McAfee, Inc. brought enormous wealth to John McAfee, although he sold all of his interest in the company in the 1990s. In an August 20, 2009 article entitled "Rise of the Superrich Hits a Sobering Wall," the New York Times reported that McAfee's net worth had fallen from a peak of $100 million to about $4 million over the years. McAfee, Inc. has been sold and repurchased several times.

Today McAfee owns a company which is focused on the commercial production of natural antibiotics, headquartered in Belize.
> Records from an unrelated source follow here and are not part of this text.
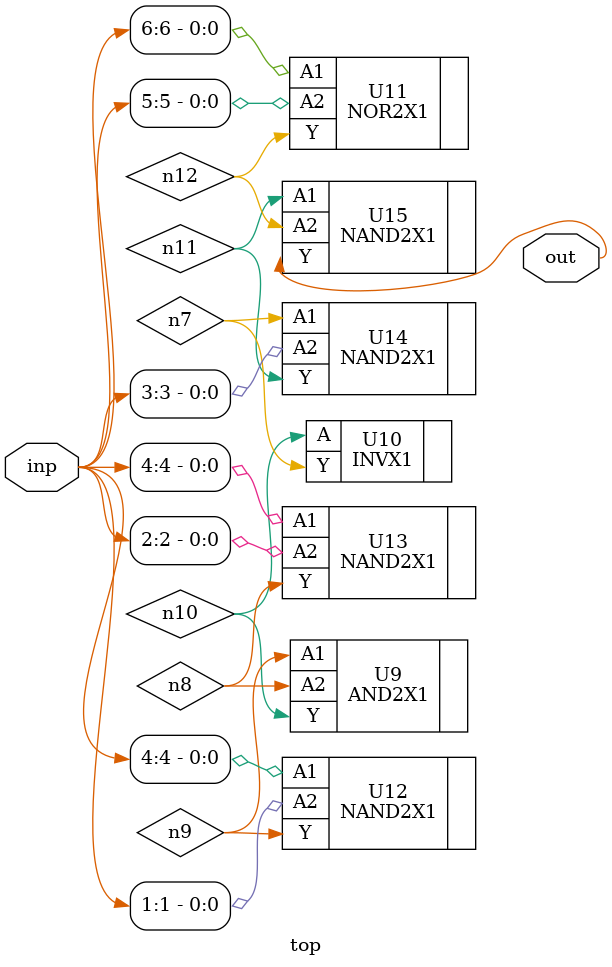
<source format=sv>


module top ( inp, out );
  input [6:0] inp;
  output out;
  wire   n7, n8, n9, n10, n11, n12;

  AND2X1 U9 ( .A1(n9), .A2(n8), .Y(n10) );
  INVX1 U10 ( .A(n10), .Y(n7) );
  NOR2X1 U11 ( .A1(inp[6]), .A2(inp[5]), .Y(n12) );
  NAND2X1 U12 ( .A1(inp[4]), .A2(inp[1]), .Y(n9) );
  NAND2X1 U13 ( .A1(inp[4]), .A2(inp[2]), .Y(n8) );
  NAND2X1 U14 ( .A1(n7), .A2(inp[3]), .Y(n11) );
  NAND2X1 U15 ( .A1(n11), .A2(n12), .Y(out) );
endmodule


</source>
McAfee is the second American citizen to be under the microscope in a western Caribbean homicide case in recent years. Former TV producer Bruce Beresford-Redman is in custody in Quintana Roo for the murder of his wife during a Cancún vacation in 2010. He fled Mexico after being ordered to remain while her suspicious death was under investigation, even though local authorities had seized his U.S. passport. Beresford-Redman, who may have escaped through Belize, was eventually arrested in Los Angeles and extradited back to Mexico in early 2012. A judge found probable cause to hold him for trial. Some allege that fraudulent passports and bogus documents may be easily acquired in Belize.
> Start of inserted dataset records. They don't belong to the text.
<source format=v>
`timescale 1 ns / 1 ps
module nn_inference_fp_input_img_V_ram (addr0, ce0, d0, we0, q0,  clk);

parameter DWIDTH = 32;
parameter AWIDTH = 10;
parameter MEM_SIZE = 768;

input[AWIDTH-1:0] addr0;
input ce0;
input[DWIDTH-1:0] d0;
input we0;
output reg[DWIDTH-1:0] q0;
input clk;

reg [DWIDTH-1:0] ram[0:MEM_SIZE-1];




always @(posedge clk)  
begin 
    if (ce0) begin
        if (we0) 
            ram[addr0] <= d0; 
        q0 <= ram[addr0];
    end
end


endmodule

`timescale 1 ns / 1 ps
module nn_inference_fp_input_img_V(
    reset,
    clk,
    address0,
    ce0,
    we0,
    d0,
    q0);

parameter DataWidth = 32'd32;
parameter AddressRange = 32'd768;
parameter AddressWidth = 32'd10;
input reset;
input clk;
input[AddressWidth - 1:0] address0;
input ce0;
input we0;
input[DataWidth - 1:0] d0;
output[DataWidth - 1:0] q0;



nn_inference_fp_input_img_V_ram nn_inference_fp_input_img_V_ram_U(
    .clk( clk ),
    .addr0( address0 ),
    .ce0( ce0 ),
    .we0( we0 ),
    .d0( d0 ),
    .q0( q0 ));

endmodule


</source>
Dec. 2 - The Telegraph's story on McAfee's capture, with photo of Faull

Dec. 4 - The unidentified decoy used by McAfee to get Belize authorities off his trail (see comments just below) was carrying a North Korean passport with McAfee's name when detained. The decoy was arrested in Quintana Roo, according to a Mexican paper. It doesn't get much more creative than this.

Dec. 4 - McAfee has surfaced in Guatemala and is seeking asylum. He checked into a luxury hotel with his girlfriend yesterday. Her uncle, a prominent Guatemalan attorney, is handling the application.
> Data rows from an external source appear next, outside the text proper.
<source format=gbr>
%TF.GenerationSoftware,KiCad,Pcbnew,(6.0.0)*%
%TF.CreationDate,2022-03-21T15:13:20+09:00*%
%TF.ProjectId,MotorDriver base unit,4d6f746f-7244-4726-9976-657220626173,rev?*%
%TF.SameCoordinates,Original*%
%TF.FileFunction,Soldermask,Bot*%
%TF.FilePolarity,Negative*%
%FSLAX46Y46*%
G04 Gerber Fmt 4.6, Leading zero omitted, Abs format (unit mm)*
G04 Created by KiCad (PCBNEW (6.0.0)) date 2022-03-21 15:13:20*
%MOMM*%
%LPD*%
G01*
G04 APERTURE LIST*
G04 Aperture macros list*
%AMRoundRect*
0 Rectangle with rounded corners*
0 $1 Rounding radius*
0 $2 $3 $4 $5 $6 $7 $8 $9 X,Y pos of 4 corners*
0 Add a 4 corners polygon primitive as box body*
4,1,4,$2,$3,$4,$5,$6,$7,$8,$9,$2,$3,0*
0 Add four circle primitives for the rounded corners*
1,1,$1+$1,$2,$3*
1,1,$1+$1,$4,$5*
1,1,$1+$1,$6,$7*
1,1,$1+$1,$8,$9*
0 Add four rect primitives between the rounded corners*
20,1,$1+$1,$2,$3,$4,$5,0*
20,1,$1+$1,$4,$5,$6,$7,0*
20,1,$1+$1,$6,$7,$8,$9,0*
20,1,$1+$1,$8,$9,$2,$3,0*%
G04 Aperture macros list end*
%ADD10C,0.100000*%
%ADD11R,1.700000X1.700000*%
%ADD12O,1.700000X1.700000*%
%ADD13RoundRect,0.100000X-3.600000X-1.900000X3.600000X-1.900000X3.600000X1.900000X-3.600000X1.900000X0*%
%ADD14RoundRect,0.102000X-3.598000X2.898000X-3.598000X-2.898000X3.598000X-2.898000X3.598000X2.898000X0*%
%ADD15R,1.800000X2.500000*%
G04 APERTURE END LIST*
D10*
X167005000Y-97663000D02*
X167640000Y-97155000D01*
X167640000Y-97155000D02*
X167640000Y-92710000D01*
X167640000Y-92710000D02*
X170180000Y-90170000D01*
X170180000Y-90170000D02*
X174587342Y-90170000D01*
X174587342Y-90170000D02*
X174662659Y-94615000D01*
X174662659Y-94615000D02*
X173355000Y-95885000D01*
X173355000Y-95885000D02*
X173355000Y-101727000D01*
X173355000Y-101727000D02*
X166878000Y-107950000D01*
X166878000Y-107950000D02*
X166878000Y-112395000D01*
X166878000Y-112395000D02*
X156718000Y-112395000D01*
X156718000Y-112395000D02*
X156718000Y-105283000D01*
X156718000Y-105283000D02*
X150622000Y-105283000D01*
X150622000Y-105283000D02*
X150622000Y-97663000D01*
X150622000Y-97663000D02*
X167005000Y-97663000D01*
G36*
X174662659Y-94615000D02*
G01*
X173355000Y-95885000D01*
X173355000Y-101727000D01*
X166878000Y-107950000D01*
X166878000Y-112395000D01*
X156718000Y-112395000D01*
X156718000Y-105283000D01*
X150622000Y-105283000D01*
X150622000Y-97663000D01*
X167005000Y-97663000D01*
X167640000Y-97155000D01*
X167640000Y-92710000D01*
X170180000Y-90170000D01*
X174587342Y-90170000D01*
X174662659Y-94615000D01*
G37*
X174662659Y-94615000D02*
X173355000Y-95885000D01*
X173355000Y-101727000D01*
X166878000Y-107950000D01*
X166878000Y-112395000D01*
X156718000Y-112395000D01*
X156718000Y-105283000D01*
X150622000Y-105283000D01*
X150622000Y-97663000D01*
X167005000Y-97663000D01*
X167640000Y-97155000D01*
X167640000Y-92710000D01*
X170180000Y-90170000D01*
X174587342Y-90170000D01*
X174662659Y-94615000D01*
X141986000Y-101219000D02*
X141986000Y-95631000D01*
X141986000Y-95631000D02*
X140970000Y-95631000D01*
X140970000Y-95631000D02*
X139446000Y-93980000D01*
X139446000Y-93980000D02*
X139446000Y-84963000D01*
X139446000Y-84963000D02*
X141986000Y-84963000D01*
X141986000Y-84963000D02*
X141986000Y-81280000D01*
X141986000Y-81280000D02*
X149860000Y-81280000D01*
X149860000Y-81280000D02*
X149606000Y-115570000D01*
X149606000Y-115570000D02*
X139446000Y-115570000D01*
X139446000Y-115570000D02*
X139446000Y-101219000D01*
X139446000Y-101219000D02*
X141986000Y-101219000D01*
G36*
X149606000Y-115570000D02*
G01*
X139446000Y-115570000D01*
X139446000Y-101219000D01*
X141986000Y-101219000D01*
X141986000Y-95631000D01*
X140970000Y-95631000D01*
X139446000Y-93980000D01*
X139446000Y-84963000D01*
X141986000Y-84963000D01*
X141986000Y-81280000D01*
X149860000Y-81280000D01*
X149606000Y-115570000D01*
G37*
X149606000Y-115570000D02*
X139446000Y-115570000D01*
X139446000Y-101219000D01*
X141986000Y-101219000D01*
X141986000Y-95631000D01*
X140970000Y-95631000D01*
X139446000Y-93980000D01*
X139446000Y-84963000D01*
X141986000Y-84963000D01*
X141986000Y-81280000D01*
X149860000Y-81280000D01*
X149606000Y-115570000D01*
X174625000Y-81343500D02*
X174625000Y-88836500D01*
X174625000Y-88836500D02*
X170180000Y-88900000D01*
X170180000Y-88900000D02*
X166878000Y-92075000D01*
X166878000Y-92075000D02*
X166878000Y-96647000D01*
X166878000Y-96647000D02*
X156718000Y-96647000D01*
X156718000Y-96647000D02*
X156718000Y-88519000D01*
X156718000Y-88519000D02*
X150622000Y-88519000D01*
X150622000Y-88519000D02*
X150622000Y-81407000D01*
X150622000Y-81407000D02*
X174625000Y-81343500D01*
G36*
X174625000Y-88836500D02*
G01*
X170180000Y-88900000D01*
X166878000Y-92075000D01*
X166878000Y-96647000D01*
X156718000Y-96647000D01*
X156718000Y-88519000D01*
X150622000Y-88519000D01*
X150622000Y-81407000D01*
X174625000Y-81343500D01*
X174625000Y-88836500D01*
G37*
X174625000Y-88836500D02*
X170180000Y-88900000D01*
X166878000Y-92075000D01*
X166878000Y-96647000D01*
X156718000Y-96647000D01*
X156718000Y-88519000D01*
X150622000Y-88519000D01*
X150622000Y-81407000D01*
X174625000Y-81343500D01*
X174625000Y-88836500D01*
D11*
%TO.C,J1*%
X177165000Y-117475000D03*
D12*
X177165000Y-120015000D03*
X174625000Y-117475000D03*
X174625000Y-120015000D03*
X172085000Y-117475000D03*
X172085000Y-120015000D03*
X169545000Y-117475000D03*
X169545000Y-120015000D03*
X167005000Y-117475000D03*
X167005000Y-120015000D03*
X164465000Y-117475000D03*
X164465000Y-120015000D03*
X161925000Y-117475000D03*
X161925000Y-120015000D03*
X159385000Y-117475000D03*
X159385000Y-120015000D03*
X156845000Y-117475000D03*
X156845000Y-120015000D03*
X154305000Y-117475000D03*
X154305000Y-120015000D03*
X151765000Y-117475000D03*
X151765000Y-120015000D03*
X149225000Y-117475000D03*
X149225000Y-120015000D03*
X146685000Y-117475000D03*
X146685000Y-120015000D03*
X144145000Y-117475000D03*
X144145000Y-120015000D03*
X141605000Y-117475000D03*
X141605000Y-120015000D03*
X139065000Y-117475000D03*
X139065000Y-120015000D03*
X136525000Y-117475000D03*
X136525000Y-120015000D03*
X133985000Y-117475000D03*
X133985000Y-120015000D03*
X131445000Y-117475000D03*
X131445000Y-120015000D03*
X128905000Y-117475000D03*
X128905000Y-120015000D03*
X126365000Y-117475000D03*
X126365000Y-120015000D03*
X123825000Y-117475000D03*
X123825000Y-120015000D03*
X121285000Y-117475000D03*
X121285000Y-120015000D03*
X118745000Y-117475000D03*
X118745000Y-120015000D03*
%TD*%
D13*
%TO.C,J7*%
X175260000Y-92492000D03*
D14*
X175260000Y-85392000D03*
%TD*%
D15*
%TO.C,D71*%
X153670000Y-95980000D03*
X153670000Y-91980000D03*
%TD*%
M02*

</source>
Dec. 5 - Belize couldn't get a fix on John McAfee, but this hacker did.

Dec. 6 - John McAfee has been denied asylum in Guatemala. He may be back in Belize by the end of the week.

Dec. 12 - Guatemala has officially ordered McAfee expelled for unlawfully entering the country. He's being deported back to the United States - not Belize - today. There is no warrant for his arrest, but Belize authorities still want to interview him in connection with Gregory Faull's Nov. 10 murder. The prevailing rumor is that a long-running feud over McAfee's barking dogs may have led to the shooting.

No release for Bruce Beresford-Redman
Former U.S. TV producer of Survivor bound over for trial in Cancún murder


  1. According to today's news (12/3/12), John McAfee continues to elude authorities. According to ABC, McAfee is still free and now in Guatemala. The man "detained" by police with McAfee's ID, was a ruse. I'm enjoying reading about this adventure. McAfee has not been charged with a crime - he is wanted for questioning, which should mean he is relatively untouchable outside Belize. I don't think that "wanted for questioning" is or should be a deportable offense. I love his disguises, his tricks (like creating a red herring identity double), etc. Vice News (?), travelling with him, stupidly sent out a photo of McAfee which included data identifying his location - Rio Dulce park in Guatemala. The man has great taste in locales.

  2. Thanks for the interesting and helpful update. CNN has rebroadcast its "hidden location" interview with McAfee several times in the past 48 hours, without making any mention of his alleged detention (which at least two news sources reported over the weekend). It now appears those sources were wrong, but understandably so if an impersonator was carrying McAfee's ID. The only accurate analysis so far may have been that of Belize's prime minister: "McAfee's bonkers." As for the software genius himself, he must be plum worn out by now - not only from being on the lam for the past month, crossing remote international borders under cover of darkness, but from all those young girlfriends tagging along with him as well. Exhausting.

    1. Yes, those baby girlfriends no doubt tuckered out our boy, who was arrested and detained in Guatemala yesterday. Can't quite figure out why, but perhaps all (or nothing) will be revealed. At least now he can get a good night's sleep. But with all his $$, I wouldn't be amazed if he managed to "escapte."